__INPUT DATA__.
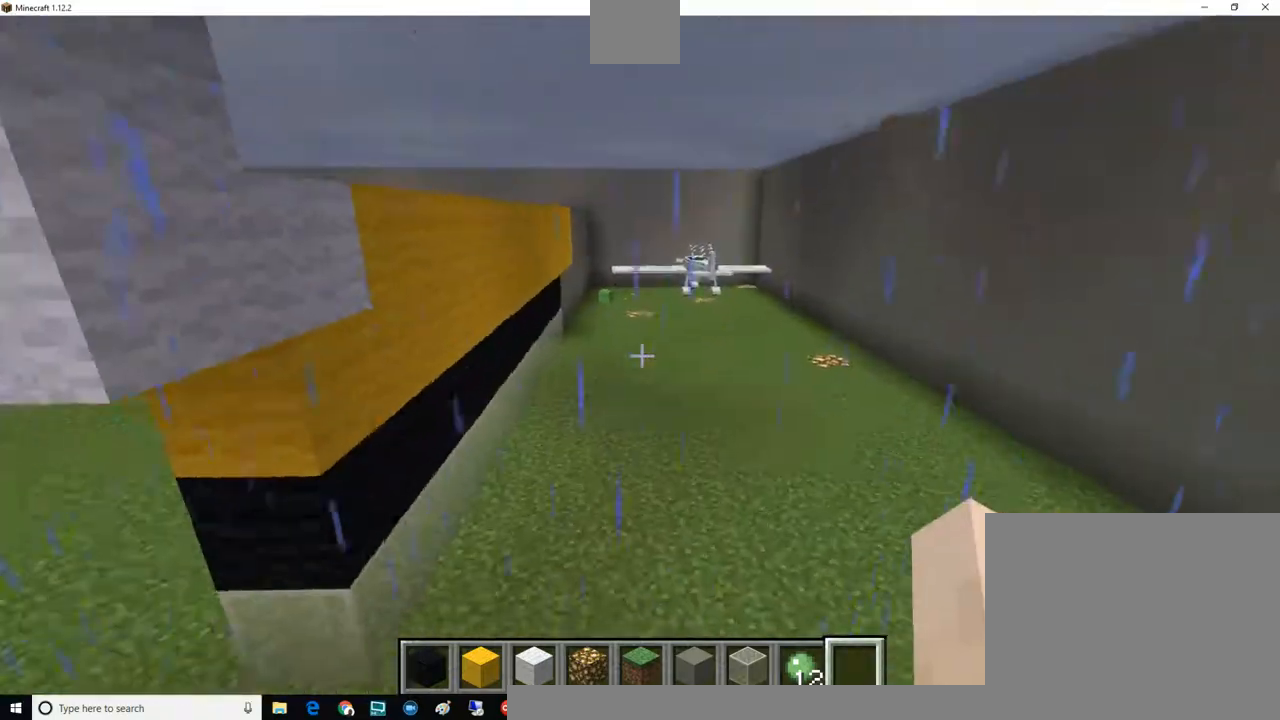
{"keys": ["w"], "mouse": [], "events": [[134, "space", "down"], [200, "space", "up"], [317, "space", "down"], [384, "space", "up"]]}
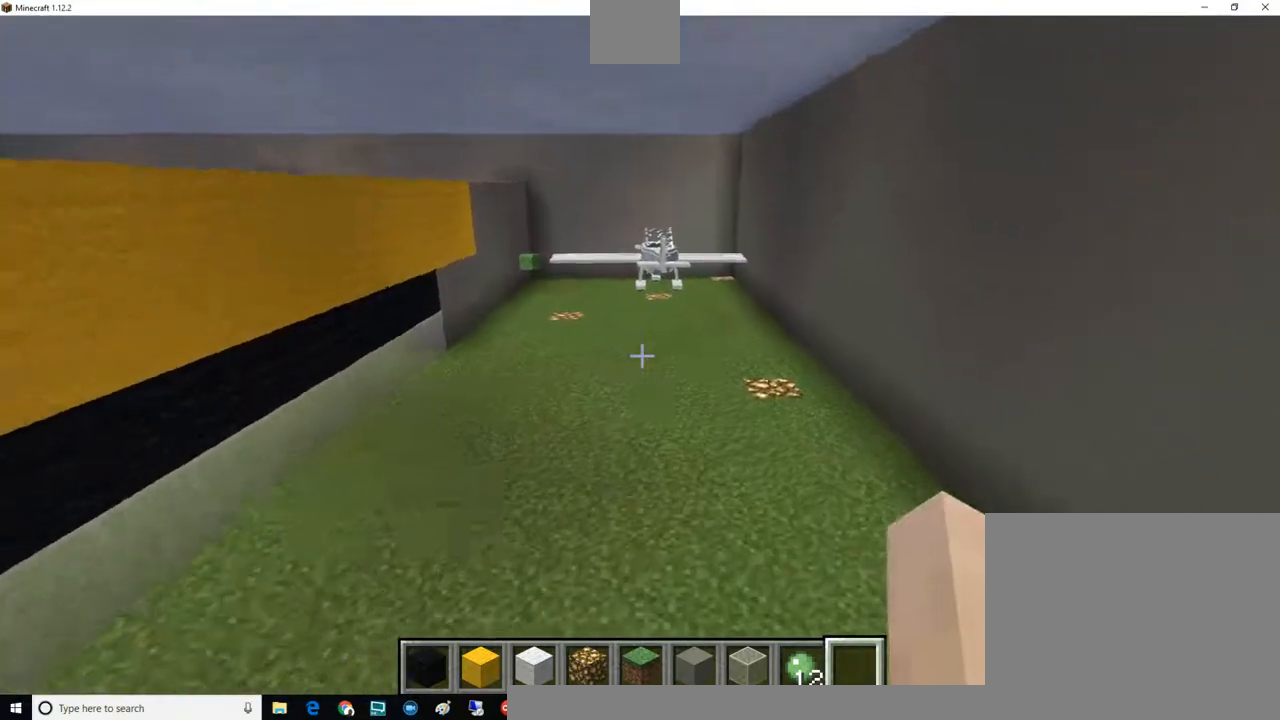
{"keys": ["w"], "mouse": [], "events": []}
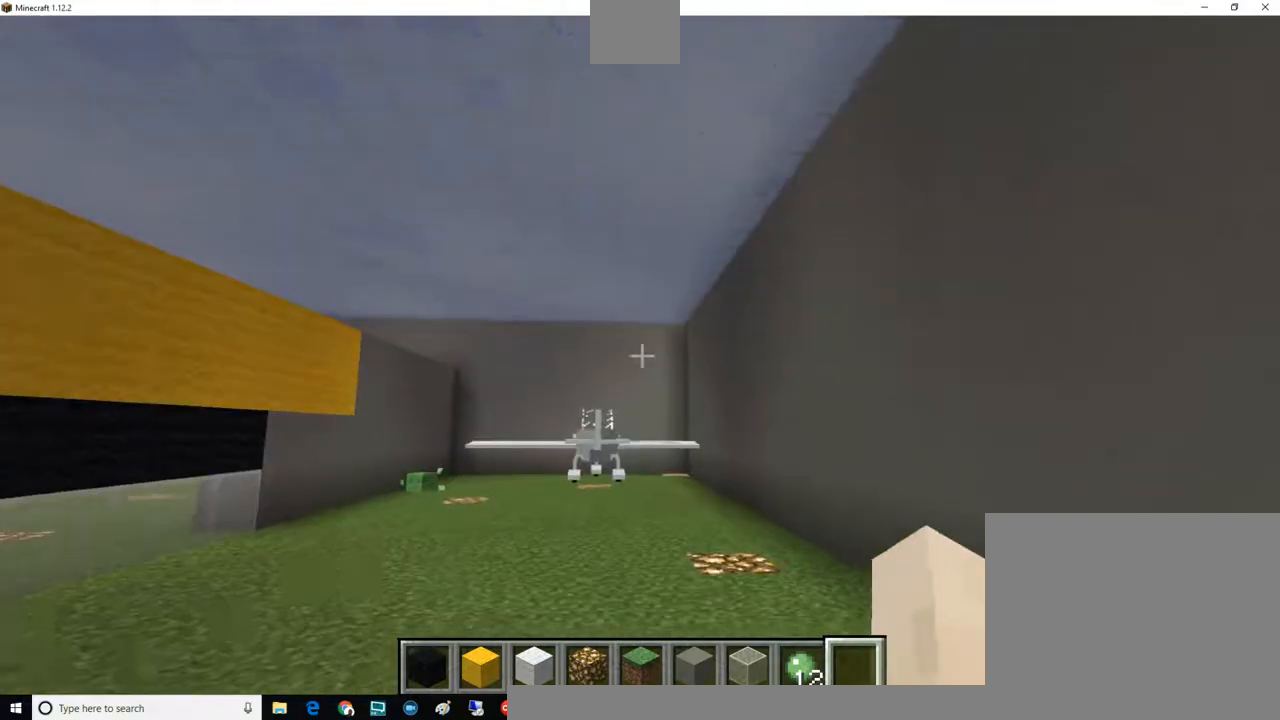
{"keys": ["w"], "mouse": [], "events": []}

__WORK ITEM__. Your answer should contain all the material above, written out exactly, and none of the pictures.

__EXERCISE RESPONSE__.
{"keys": ["w"], "mouse": [], "events": [[134, "space", "down"], [200, "space", "up"], [317, "space", "down"], [384, "space", "up"]]}
{"keys": ["w"], "mouse": [], "events": []}
{"keys": ["w"], "mouse": [], "events": []}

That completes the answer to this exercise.